In other words, the Board (and, at the time, Google) made a clear distinction between the kind of language that relates to working conditions and that which threatens the working conditions of others. Google seems to have ignored that distinction, when it filed a second brief urging the board to reconsider Purple Communications just weeks after the walkouts.

In the midst of the debate about the Damore case, employees who shared his beliefs ramped up harassment of Googlers on internal forums any time they brought up issues related to diversity.
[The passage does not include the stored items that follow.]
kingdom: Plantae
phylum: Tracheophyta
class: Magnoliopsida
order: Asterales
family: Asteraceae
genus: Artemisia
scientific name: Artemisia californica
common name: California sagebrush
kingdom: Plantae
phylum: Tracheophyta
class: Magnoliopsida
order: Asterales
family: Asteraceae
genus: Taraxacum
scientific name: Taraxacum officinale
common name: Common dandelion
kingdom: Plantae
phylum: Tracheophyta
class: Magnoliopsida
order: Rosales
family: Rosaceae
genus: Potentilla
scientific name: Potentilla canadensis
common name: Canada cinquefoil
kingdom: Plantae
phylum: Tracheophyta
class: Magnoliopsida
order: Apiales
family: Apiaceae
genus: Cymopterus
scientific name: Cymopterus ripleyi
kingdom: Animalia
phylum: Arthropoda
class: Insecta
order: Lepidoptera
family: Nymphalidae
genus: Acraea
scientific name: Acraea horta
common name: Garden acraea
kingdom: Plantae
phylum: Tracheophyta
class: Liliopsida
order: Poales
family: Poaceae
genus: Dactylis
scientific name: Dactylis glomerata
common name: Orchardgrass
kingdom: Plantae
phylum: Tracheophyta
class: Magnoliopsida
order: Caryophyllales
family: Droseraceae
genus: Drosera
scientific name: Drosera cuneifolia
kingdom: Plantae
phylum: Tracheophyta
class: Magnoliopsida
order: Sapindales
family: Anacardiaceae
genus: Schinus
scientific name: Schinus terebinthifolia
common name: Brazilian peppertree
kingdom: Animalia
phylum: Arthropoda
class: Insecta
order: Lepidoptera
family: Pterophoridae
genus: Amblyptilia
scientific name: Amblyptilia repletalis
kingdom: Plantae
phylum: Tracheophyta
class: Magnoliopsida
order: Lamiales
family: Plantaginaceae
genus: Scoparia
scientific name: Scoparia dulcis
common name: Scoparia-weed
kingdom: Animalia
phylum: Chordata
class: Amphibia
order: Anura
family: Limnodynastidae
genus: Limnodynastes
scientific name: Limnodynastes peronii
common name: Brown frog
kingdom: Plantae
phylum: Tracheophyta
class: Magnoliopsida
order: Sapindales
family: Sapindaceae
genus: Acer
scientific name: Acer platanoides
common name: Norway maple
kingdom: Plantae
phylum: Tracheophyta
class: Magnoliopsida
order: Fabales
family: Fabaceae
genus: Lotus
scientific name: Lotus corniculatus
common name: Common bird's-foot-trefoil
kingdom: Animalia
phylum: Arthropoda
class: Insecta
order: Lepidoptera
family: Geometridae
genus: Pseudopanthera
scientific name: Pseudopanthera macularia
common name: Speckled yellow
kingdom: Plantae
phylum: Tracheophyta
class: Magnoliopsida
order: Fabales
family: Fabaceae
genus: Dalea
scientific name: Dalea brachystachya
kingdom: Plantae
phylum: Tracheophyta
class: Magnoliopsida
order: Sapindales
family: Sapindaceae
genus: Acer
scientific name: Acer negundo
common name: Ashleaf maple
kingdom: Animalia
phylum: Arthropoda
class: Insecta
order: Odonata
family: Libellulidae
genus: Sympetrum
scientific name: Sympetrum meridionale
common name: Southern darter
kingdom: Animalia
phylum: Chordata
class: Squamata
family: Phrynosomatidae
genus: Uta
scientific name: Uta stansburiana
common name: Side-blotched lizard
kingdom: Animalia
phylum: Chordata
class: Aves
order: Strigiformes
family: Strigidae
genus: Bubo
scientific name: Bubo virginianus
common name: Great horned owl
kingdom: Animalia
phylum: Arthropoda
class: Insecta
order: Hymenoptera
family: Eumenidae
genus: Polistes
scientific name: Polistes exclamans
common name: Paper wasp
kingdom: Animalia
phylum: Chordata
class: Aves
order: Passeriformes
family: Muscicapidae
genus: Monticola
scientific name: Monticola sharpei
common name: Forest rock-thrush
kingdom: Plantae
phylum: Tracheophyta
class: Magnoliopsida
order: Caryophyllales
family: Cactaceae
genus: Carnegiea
Googlers who were the targets of harassment responded on internal platforms by collectively advocating  for changes to address this behavior, campaigning for them through the spring of 2018. Their suggestions included content moderation, updates, enforcement of the employee code of conduct, and transparency into how HR investigations would be conducted so employees could safely raise concerns. While the code of conduct was revised, not much progress was made on the other issues. What these workers were ultimately asking their employer to do was to take responsibility for discriminatory and harassing content posted on its own forums and to use its vast resources to ensure that those spaces remain safe for workers to share ideas. Google’s response, in both briefs, was to attempt to entirely eliminate employees’ ability to raise concerns about their own safety.

In positioning the filing of these briefs as an antidote to harassment, Google is taking a cue from the Damore playbook and purposely conflating harassment with protected concerted activity. In taking this position, Google is trying to limit the resources workers have for the kind of coordinated action that is a cornerstone of workplace organizing. There is an obvious difference between using a workplace platform to marginalize one’s fellow workers for their gender, race, or identity—and using those same platforms to identify, name, and organize around ending that behavior.

Google is not just an employer expressing a private interest, with private consequences, to the NLRB. It is a provider of workplace communications infrastructure to many companies through its G Suite office products. Google brings to bear outsized influence on any debate about the use of the technology it provides. In the case of Purple Communications, we see a company that promotes itself publicly as an arbiter of open communication and the free exchange of ideas, while privately seeking to restrain these ideals not only for its own employees—but for all of us.